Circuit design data
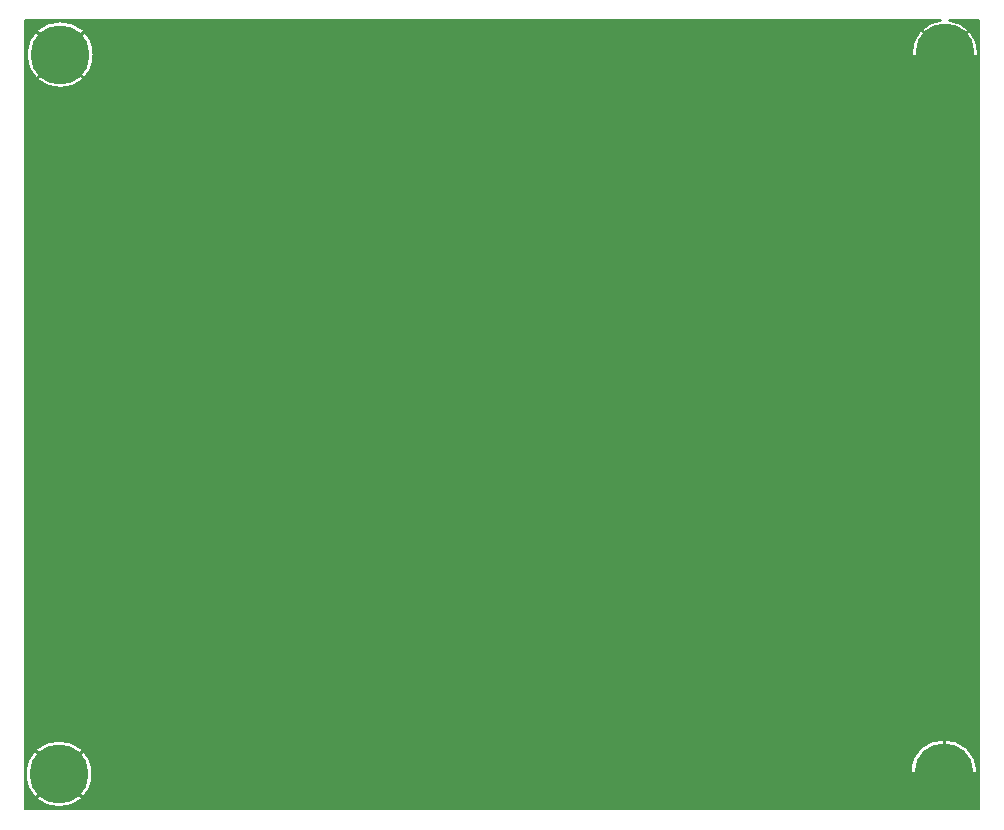
<source format=gbr>
G04 EasyPC Gerber Version 21.0.3 Build 4286 *
G04 #@! TF.Part,Single*
G04 #@! TF.FileFunction,Copper,L1,Top *
G04 #@! TF.FilePolarity,Positive *
%FSLAX35Y35*%
%MOIN*%
%ADD29C,0.00500*%
%ADD75C,0.01000*%
G04 #@! TA.AperFunction,WasherPad*
%ADD103C,0.19685*%
X0Y0D02*
D02*
D29*
X346569Y322642D02*
X336493D01*
G75*
G02X346183Y311638I-1402J-11004*
G01*
G75*
G02X323998I-11093*
G01*
G75*
G02X333689Y322642I11093*
G01*
X28340*
Y59634*
X346569*
Y322642*
X28722Y71481D02*
G75*
G02X50907I11093D01*
G01*
G75*
G02X28722I-11093*
G01*
X29116Y311244D02*
G75*
G02X51301I11093D01*
G01*
G75*
G02X29116I-11093*
G01*
X323604Y71874D02*
G75*
G02X345789I11093D01*
G01*
G75*
G02X323604I-11093*
G01*
X345782Y71481D02*
G36*
G75*
G02X323611I-11085J394D01*
G01*
X50907*
G75*
G02X28722I-11093*
G01*
X28590*
Y59884*
X346319*
Y71481*
X345782*
G37*
X346176Y311244D02*
G36*
G75*
G02X324005I-11085J394D01*
G01*
X51301*
G75*
G02X29116I-11093*
G01*
X28590*
Y71481*
X28722*
G75*
G02X50907I11093*
G01*
X323611*
G75*
G02X323604Y71874I11091J396*
G01*
G75*
G02X345789I11093*
G01*
G75*
G02X345782Y71481I-11098J3*
G01*
X346319*
Y311244*
X346176*
G37*
X324005D02*
G36*
G75*
G02X323998Y311638I11091J396D01*
G01*
G75*
G02X332370Y322392I11093J0*
G01*
X28590*
Y311244*
X29116*
G75*
G02X51301I11093*
G01*
X324005*
G37*
X346176D02*
G36*
X346319D01*
Y322392*
X337811*
G75*
G02X346183Y311638I-2721J-10754*
G01*
G75*
G02X346176Y311244I-11098J3*
G01*
G37*
D02*
D75*
X33209Y64874D02*
X31794Y63460D01*
X33209Y78087D02*
X31794Y79501D01*
X33602Y304638D02*
X32188Y303224D01*
X33602Y317851D02*
X32188Y319265D01*
X46421Y64874D02*
X47835Y63460D01*
X46421Y78087D02*
X47835Y79501D01*
X46815Y304638D02*
X48229Y303224D01*
X46815Y317851D02*
X48229Y319265D01*
X325354Y71874D02*
X323354D01*
X328484Y305032D02*
X327070Y303618D01*
X328484Y318244D02*
X327070Y319659D01*
X334697Y62532D02*
Y60532D01*
Y81217D02*
Y83217D01*
X341697Y305032D02*
X343111Y303618D01*
X341697Y318244D02*
X343111Y319659D01*
X344039Y71874D02*
X346039D01*
D02*
D103*
X39815Y71481D03*
X40209Y311244D03*
X334697Y71874D03*
X335091Y311638D03*
X0Y0D02*
M02*

</source>
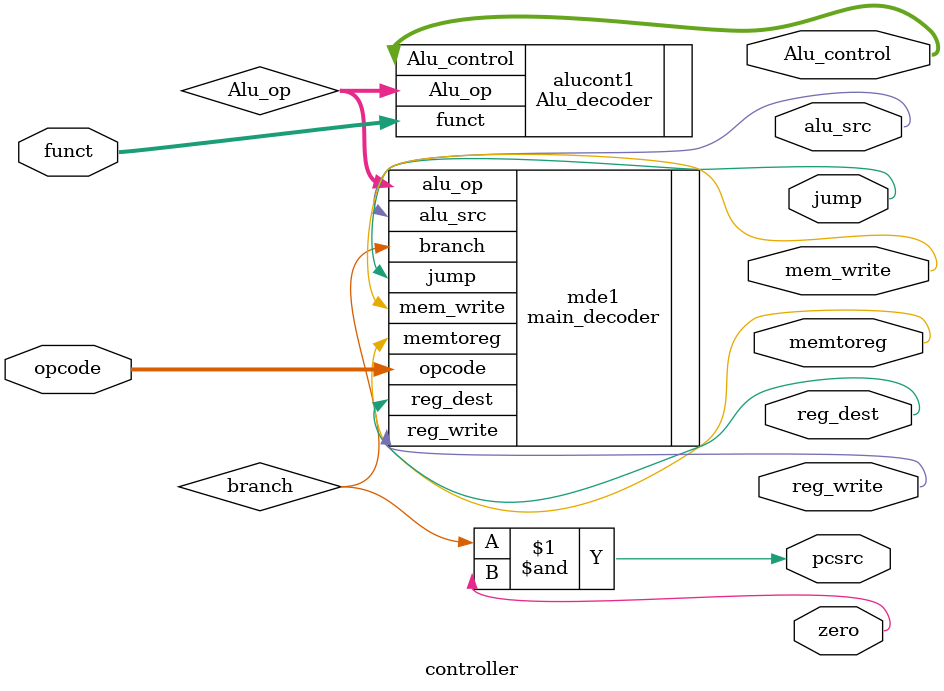
<source format=v>
module controller(
    input [5:0] funct, opcode,
    output mem_write, reg_write,
    output reg_dest, alu_src,
    output memtoreg, jump,
    output pcsrc, zero,
    output [2:0] Alu_control
);
    wire [1:0] Alu_op;
    wire branch;

    main_decoder mde1(
        .opcode(opcode),
        .mem_write(mem_write),
        .reg_write(reg_write),
        .reg_dest(reg_dest),
        .alu_src(alu_src),
        .memtoreg(memtoreg),
        .branch(branch),
        .jump(jump),
        .alu_op(Alu_op)
    );
    
    Alu_decoder alucont1(
        .funct(funct),
        .Alu_op(Alu_op),
        .Alu_control(Alu_control)
    );
    
    assign pcsrc = branch & zero;

endmodule
</source>
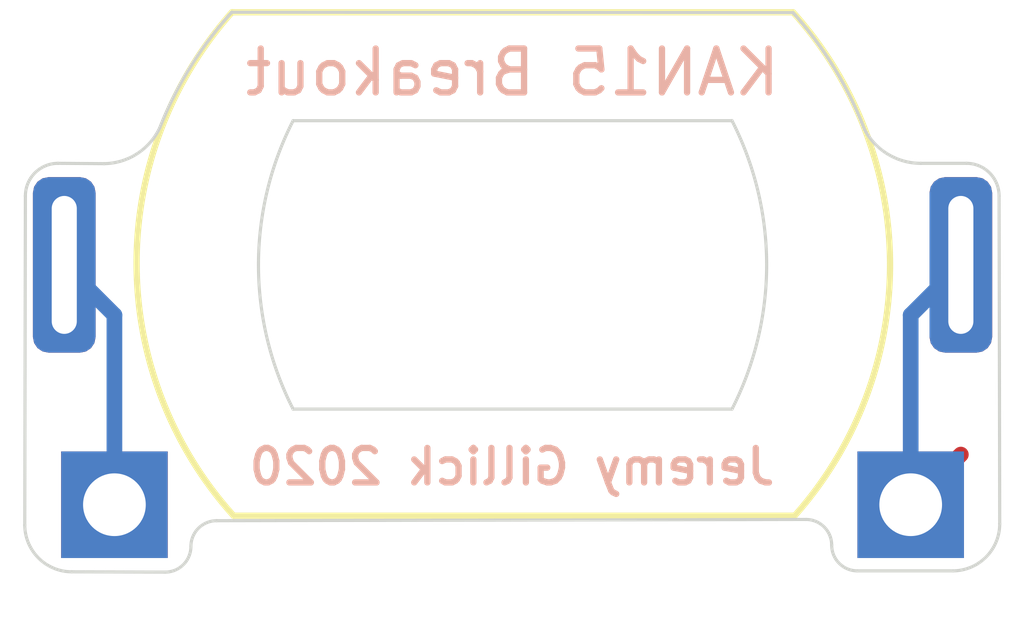
<source format=kicad_pcb>
(kicad_pcb (version 20171130) (host pcbnew "(5.1.6-0-10_14)")

  (general
    (thickness 1.6)
    (drawings 26)
    (tracks 5)
    (zones 0)
    (modules 3)
    (nets 3)
  )

  (page A4)
  (layers
    (0 F.Cu signal)
    (31 B.Cu signal)
    (32 B.Adhes user)
    (33 F.Adhes user)
    (34 B.Paste user)
    (35 F.Paste user)
    (36 B.SilkS user)
    (37 F.SilkS user)
    (38 B.Mask user)
    (39 F.Mask user)
    (40 Dwgs.User user)
    (41 Cmts.User user)
    (42 Eco1.User user)
    (43 Eco2.User user)
    (44 Edge.Cuts user)
    (45 Margin user)
    (46 B.CrtYd user)
    (47 F.CrtYd user)
    (48 B.Fab user)
    (49 F.Fab user hide)
  )

  (setup
    (last_trace_width 0.25)
    (trace_clearance 0.2)
    (zone_clearance 0.508)
    (zone_45_only no)
    (trace_min 0.2)
    (via_size 0.8)
    (via_drill 0.4)
    (via_min_size 0.4)
    (via_min_drill 0.3)
    (uvia_size 0.3)
    (uvia_drill 0.1)
    (uvias_allowed no)
    (uvia_min_size 0.2)
    (uvia_min_drill 0.1)
    (edge_width 0.05)
    (segment_width 0.2)
    (pcb_text_width 0.3)
    (pcb_text_size 1.5 1.5)
    (mod_edge_width 0.12)
    (mod_text_size 1 1)
    (mod_text_width 0.15)
    (pad_size 1.524 1.524)
    (pad_drill 0.762)
    (pad_to_mask_clearance 0.05)
    (aux_axis_origin 0 0)
    (visible_elements FFFFFF7F)
    (pcbplotparams
      (layerselection 0x010fc_ffffffff)
      (usegerberextensions false)
      (usegerberattributes true)
      (usegerberadvancedattributes true)
      (creategerberjobfile true)
      (excludeedgelayer true)
      (linewidth 0.100000)
      (plotframeref false)
      (viasonmask false)
      (mode 1)
      (useauxorigin false)
      (hpglpennumber 1)
      (hpglpenspeed 20)
      (hpglpendiameter 15.000000)
      (psnegative false)
      (psa4output false)
      (plotreference true)
      (plotvalue true)
      (plotinvisibletext false)
      (padsonsilk false)
      (subtractmaskfromsilk false)
      (outputformat 1)
      (mirror false)
      (drillshape 1)
      (scaleselection 1)
      (outputdirectory ""))
  )

  (net 0 "")
  (net 1 "Net-(J2-Pad1)")
  (net 2 "Net-(J3-Pad1)")

  (net_class Default "This is the default net class."
    (clearance 0.2)
    (trace_width 0.25)
    (via_dia 0.8)
    (via_drill 0.4)
    (uvia_dia 0.3)
    (uvia_drill 0.1)
    (add_net "Net-(J2-Pad1)")
    (add_net "Net-(J3-Pad1)")
  )

  (module "Jeremy Button/Switch:SW_KAN-15_PHT" (layer F.Cu) (tedit 5F62E4DB) (tstamp 5F62E7AF)
    (at 100 100)
    (descr "PUSH BUTTON SWITCH - DC30V 1A - https://www.aliexpress.com/item/32818559623.html")
    (tags "flashlight pushbutton")
    (path /5F62E467)
    (fp_text reference SW1 (at 0 0.15 180) (layer F.SilkS) hide
      (effects (font (size 1 1) (thickness 0.15)))
    )
    (fp_text value KAN-15 (at 0.4 5.375 180) (layer F.Fab)
      (effects (font (size 1 1) (thickness 0.15)))
    )
    (fp_line (start -4.45 4) (end 4.5 4) (layer F.SilkS) (width 0.1))
    (fp_line (start 4.474321 -4.028703) (end -4.475679 -4.028703) (layer F.SilkS) (width 0.1))
    (fp_line (start -6.21 -4.2) (end -0.01 -4.2) (layer F.CrtYd) (width 0.05))
    (fp_line (start -0.01 -4.2) (end -0.01 -2.25) (layer F.CrtYd) (width 0.05))
    (fp_line (start 6.166885 -4.192841) (end 0.01 -4.2) (layer F.CrtYd) (width 0.05))
    (fp_line (start 0.01 -4.2) (end 0.01 -2.25) (layer F.CrtYd) (width 0.05))
    (fp_line (start 0.01 -2.25) (end 3.56 -2.25) (layer F.CrtYd) (width 0.05))
    (fp_line (start -0.01 -2.25) (end -3.55 -2.25) (layer F.CrtYd) (width 0.05))
    (fp_line (start 6.16 4.2) (end 0.01 4.2) (layer F.CrtYd) (width 0.05))
    (fp_line (start 0.01 4.2) (end 0.01 2.25) (layer F.CrtYd) (width 0.05))
    (fp_line (start 0.01 2.25) (end 3.56 2.249999) (layer F.CrtYd) (width 0.05))
    (fp_line (start -6.216885 4.192841) (end -0.01 4.2) (layer F.CrtYd) (width 0.05))
    (fp_line (start -0.01 4.2) (end -0.01 2.25) (layer F.CrtYd) (width 0.05))
    (fp_line (start -0.01 2.25) (end -3.55 2.249999) (layer F.CrtYd) (width 0.05))
    (fp_arc (start -2.05 -0.000001) (end 3.56 2.249999) (angle -43.70842119) (layer F.CrtYd) (width 0.05))
    (fp_arc (start 1.8 0) (end 6.16 4.2) (angle -87.76434705) (layer F.CrtYd) (width 0.05))
    (fp_arc (start 2.06 0) (end -3.55 -2.25) (angle -43.70842119) (layer F.CrtYd) (width 0.05))
    (fp_arc (start -1.85 0) (end -6.21 -4.2) (angle -87.76434705) (layer F.CrtYd) (width 0.05))
    (fp_arc (start 0.024321 -0.028703) (end -4.475679 -4.028703) (angle -83.63358372) (layer F.SilkS) (width 0.1))
    (fp_arc (start 0 0) (end 4.5 4) (angle -83.63358372) (layer F.SilkS) (width 0.1))
    (pad 1 thru_hole roundrect (at -7.15 0) (size 1 2.8) (drill oval 0.4 2.2) (layers *.Cu *.Mask) (roundrect_rratio 0.25)
      (net 1 "Net-(J2-Pad1)"))
    (pad 2 thru_hole roundrect (at 7.15 0) (size 1 2.8) (drill oval 0.4 2.2) (layers *.Cu *.Mask) (roundrect_rratio 0.25)
      (net 2 "Net-(J3-Pad1)"))
    (model ${JGILLICK_LIBS}/3dmodels/Button_Switch.3dshapes/SW_KAN-15_PTH.step
      (at (xyz 0 0 0))
      (scale (xyz 1 1 1))
      (rotate (xyz 0 0 0))
    )
  )

  (module Connector_PinHeader_2.54mm:PinHeader_1x01_P2.54mm_Vertical (layer F.Cu) (tedit 5F644FC3) (tstamp 5F634957)
    (at 106.35 103.825 180)
    (descr "Through hole straight pin header, 1x01, 2.54mm pitch, single row")
    (tags "Through hole pin header THT 1x01 2.54mm single row")
    (path /5F63427C)
    (fp_text reference J3 (at 0 -2.33) (layer F.SilkS) hide
      (effects (font (size 1 1) (thickness 0.15)))
    )
    (fp_text value Conn_01x01 (at 0 2.33) (layer F.Fab)
      (effects (font (size 1 1) (thickness 0.15)))
    )
    (fp_line (start 1.8 -1.8) (end -1.8 -1.8) (layer F.CrtYd) (width 0.05))
    (fp_line (start 1.8 1.8) (end 1.8 -1.8) (layer F.CrtYd) (width 0.05))
    (fp_line (start -1.8 1.8) (end 1.8 1.8) (layer F.CrtYd) (width 0.05))
    (fp_line (start -1.8 -1.8) (end -1.8 1.8) (layer F.CrtYd) (width 0.05))
    (fp_line (start -1.27 -0.635) (end -0.635 -1.27) (layer F.Fab) (width 0.1))
    (fp_line (start -1.27 1.27) (end -1.27 -0.635) (layer F.Fab) (width 0.1))
    (fp_line (start 1.27 1.27) (end -1.27 1.27) (layer F.Fab) (width 0.1))
    (fp_line (start 1.27 -1.27) (end 1.27 1.27) (layer F.Fab) (width 0.1))
    (fp_line (start -0.635 -1.27) (end 1.27 -1.27) (layer F.Fab) (width 0.1))
    (fp_text user %R (at 0 0 90) (layer F.Fab)
      (effects (font (size 1 1) (thickness 0.15)))
    )
    (pad 1 thru_hole rect (at 0 0 180) (size 1.7 1.7) (drill 1) (layers *.Cu *.Mask)
      (net 2 "Net-(J3-Pad1)"))
  )

  (module Connector_PinHeader_2.54mm:PinHeader_1x01_P2.54mm_Vertical locked (layer F.Cu) (tedit 5F644FB9) (tstamp 5F639A5D)
    (at 93.65 103.825 90)
    (descr "Through hole straight pin header, 1x01, 2.54mm pitch, single row")
    (tags "Through hole pin header THT 1x01 2.54mm single row")
    (path /5F6336D3)
    (fp_text reference J2 (at 0 -2.33 270) (layer F.SilkS) hide
      (effects (font (size 1 1) (thickness 0.15)))
    )
    (fp_text value Conn_01x01 (at 0 2.33 270) (layer F.Fab)
      (effects (font (size 1 1) (thickness 0.15)))
    )
    (fp_line (start -0.635 -1.27) (end 1.27 -1.27) (layer F.Fab) (width 0.1))
    (fp_line (start 1.27 -1.27) (end 1.27 1.27) (layer F.Fab) (width 0.1))
    (fp_line (start -1.27 1.27) (end -1.27 -0.635) (layer F.Fab) (width 0.1))
    (fp_line (start -1.27 -0.635) (end -0.635 -1.27) (layer F.Fab) (width 0.1))
    (fp_line (start -1.8 -1.8) (end -1.8 1.8) (layer F.CrtYd) (width 0.05))
    (fp_line (start -1.8 1.8) (end 1.8 1.8) (layer F.CrtYd) (width 0.05))
    (fp_line (start 1.8 1.8) (end 1.8 -1.8) (layer F.CrtYd) (width 0.05))
    (fp_line (start 1.8 -1.8) (end -1.8 -1.8) (layer F.CrtYd) (width 0.05))
    (fp_text user %R (at 0 0) (layer F.Fab)
      (effects (font (size 1 1) (thickness 0.15)))
    )
    (pad 1 thru_hole rect (at 0 0 90) (size 1.7 1.7) (drill 1) (layers *.Cu *.Mask)
      (net 1 "Net-(J2-Pad1)"))
  )

  (gr_arc (start 98.990001 100) (end 103.5 102.299999) (angle -54.04114679) (layer Edge.Cuts) (width 0.05) (tstamp 5F6C1D8D))
  (gr_arc (start 101.01 100) (end 96.500001 97.700001) (angle -54.04114679) (layer Edge.Cuts) (width 0.05))
  (gr_line (start 96.5 102.3) (end 103.5 102.299999) (layer Edge.Cuts) (width 0.05) (tstamp 5F6C1CD1))
  (gr_line (start 96.5 97.7) (end 103.5 97.7) (layer Edge.Cuts) (width 0.05))
  (gr_line (start 94.46 104.9) (end 92.97 104.895017) (layer Edge.Cuts) (width 0.05) (tstamp 5F6C1B43))
  (gr_arc (start 95.28 104.49) (end 95.28 104.08) (angle -90) (layer Edge.Cuts) (width 0.05) (tstamp 5F6C1B30))
  (gr_arc (start 94.46 104.49) (end 94.46 104.9) (angle -90) (layer Edge.Cuts) (width 0.05) (tstamp 5F6C1B12))
  (gr_arc (start 104.68 104.47) (end 105.09 104.47) (angle -90) (layer Edge.Cuts) (width 0.05) (tstamp 5F6C1AF5))
  (gr_arc (start 105.5 104.47) (end 105.09 104.47) (angle -90) (layer Edge.Cuts) (width 0.05))
  (gr_line (start 107.024983 104.88) (end 105.5 104.88) (layer Edge.Cuts) (width 0.05))
  (gr_line (start 104.68 104.06) (end 95.28 104.08) (layer Edge.Cuts) (width 0.05))
  (gr_arc (start 99.99 100) (end 105.60712 97.826692) (angle -20.75770678) (layer Edge.Cuts) (width 0.05))
  (gr_arc (start 99.959999 100.009999) (end 95.52 95.97) (angle -20.80211291) (layer Edge.Cuts) (width 0.05))
  (gr_arc (start 93.472766 97.390699) (end 93.485643 98.385293) (angle -64.31433064) (layer Edge.Cuts) (width 0.05) (tstamp 5F6C176B))
  (gr_arc (start 106.51 97.366693) (end 105.60712 97.826692) (angle -63.00205791) (layer Edge.Cuts) (width 0.05))
  (gr_arc (start 107.24 98.9) (end 107.76 98.9) (angle -90) (layer Edge.Cuts) (width 0.05) (tstamp 5F6C226D))
  (gr_arc (start 92.75 98.9) (end 92.75 98.38) (angle -90) (layer Edge.Cuts) (width 0.05))
  (gr_line (start 106.51 98.38) (end 107.24 98.38) (layer Edge.Cuts) (width 0.05) (tstamp 5F6C12BB))
  (gr_line (start 92.75 98.38) (end 93.485643 98.385293) (layer Edge.Cuts) (width 0.05))
  (gr_arc (start 92.970001 104.145001) (end 92.220002 104.15) (angle -89.6180338) (layer Edge.Cuts) (width 0.05) (tstamp 5F64A964))
  (gr_arc (start 107.019984 104.130001) (end 107.024983 104.88) (angle -89.6180338) (layer Edge.Cuts) (width 0.05) (tstamp 5F6C226A))
  (gr_text "Jeremy Gillick 2020" (at 99.99 103.22) (layer B.SilkS)
    (effects (font (size 0.55 0.55) (thickness 0.1)) (justify mirror))
  )
  (gr_text "KAN15 Breakout" (at 100 96.93) (layer B.SilkS)
    (effects (font (size 0.7 0.7) (thickness 0.1)) (justify mirror))
  )
  (gr_line (start 92.220002 104.15) (end 92.23 98.9) (layer Edge.Cuts) (width 0.05) (tstamp 5F6C1241))
  (gr_line (start 107.76 98.9) (end 107.77 104.130002) (layer Edge.Cuts) (width 0.05) (tstamp 5F6C2267))
  (gr_line (start 95.52 95.97) (end 104.472242 95.976965) (layer Edge.Cuts) (width 0.05))

  (segment (start 93.65 100.8) (end 92.85 100) (width 0.25) (layer B.Cu) (net 1))
  (segment (start 93.65 103.825) (end 93.65 100.8) (width 0.25) (layer B.Cu) (net 1))
  (segment (start 107.15 103.025) (end 106.35 103.825) (width 0.25) (layer F.Cu) (net 2))
  (segment (start 106.35 100.8) (end 107.15 100) (width 0.25) (layer B.Cu) (net 2))
  (segment (start 106.35 103.825) (end 106.35 100.8) (width 0.25) (layer B.Cu) (net 2))

)

</source>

=== Try it ===
What you give back should be only the lines of the records above, starting at the line with "(segment_width 0.2)" and ending at the line with "(fp_line (start 4.474321", restated word for word.

=== Task answer ===
    (segment_width 0.2)
    (pcb_text_width 0.3)
    (pcb_text_size 1.5 1.5)
    (mod_edge_width 0.12)
    (mod_text_size 1 1)
    (mod_text_width 0.15)
    (pad_size 1.524 1.524)
    (pad_drill 0.762)
    (pad_to_mask_clearance 0.05)
    (aux_axis_origin 0 0)
    (visible_elements FFFFFF7F)
    (pcbplotparams
      (layerselection 0x010fc_ffffffff)
      (usegerberextensions false)
      (usegerberattributes true)
      (usegerberadvancedattributes true)
      (creategerberjobfile true)
      (excludeedgelayer true)
      (linewidth 0.100000)
      (plotframeref false)
      (viasonmask false)
      (mode 1)
      (useauxorigin false)
      (hpglpennumber 1)
      (hpglpenspeed 20)
      (hpglpendiameter 15.000000)
      (psnegative false)
      (psa4output false)
      (plotreference true)
      (plotvalue true)
      (plotinvisibletext false)
      (padsonsilk false)
      (subtractmaskfromsilk false)
      (outputformat 1)
      (mirror false)
      (drillshape 1)
      (scaleselection 1)
      (outputdirectory ""))
  )

  (net 0 "")
  (net 1 "Net-(J2-Pad1)")
  (net 2 "Net-(J3-Pad1)")

  (net_class Default "This is the default net class."
    (clearance 0.2)
    (trace_width 0.25)
    (via_dia 0.8)
    (via_drill 0.4)
    (uvia_dia 0.3)
    (uvia_drill 0.1)
    (add_net "Net-(J2-Pad1)")
    (add_net "Net-(J3-Pad1)")
  )

  (module "Jeremy Button/Switch:SW_KAN-15_PHT" (layer F.Cu) (tedit 5F62E4DB) (tstamp 5F62E7AF)
    (at 100 100)
    (descr "PUSH BUTTON SWITCH - DC30V 1A - https://www.aliexpress.com/item/32818559623.html")
    (tags "flashlight pushbutton")
    (path /5F62E467)
    (fp_text reference SW1 (at 0 0.15 180) (layer F.SilkS) hide
      (effects (font (size 1 1) (thickness 0.15)))
    )
    (fp_text value KAN-15 (at 0.4 5.375 180) (layer F.Fab)
      (effects (font (size 1 1) (thickness 0.15)))
    )
    (fp_line (start -4.45 4) (end 4.5 4) (layer F.SilkS) (width 0.1))
    (fp_line (start 4.474321 -4.028703) (end -4.475679 -4.028703) (layer F.SilkS) (width 0.1))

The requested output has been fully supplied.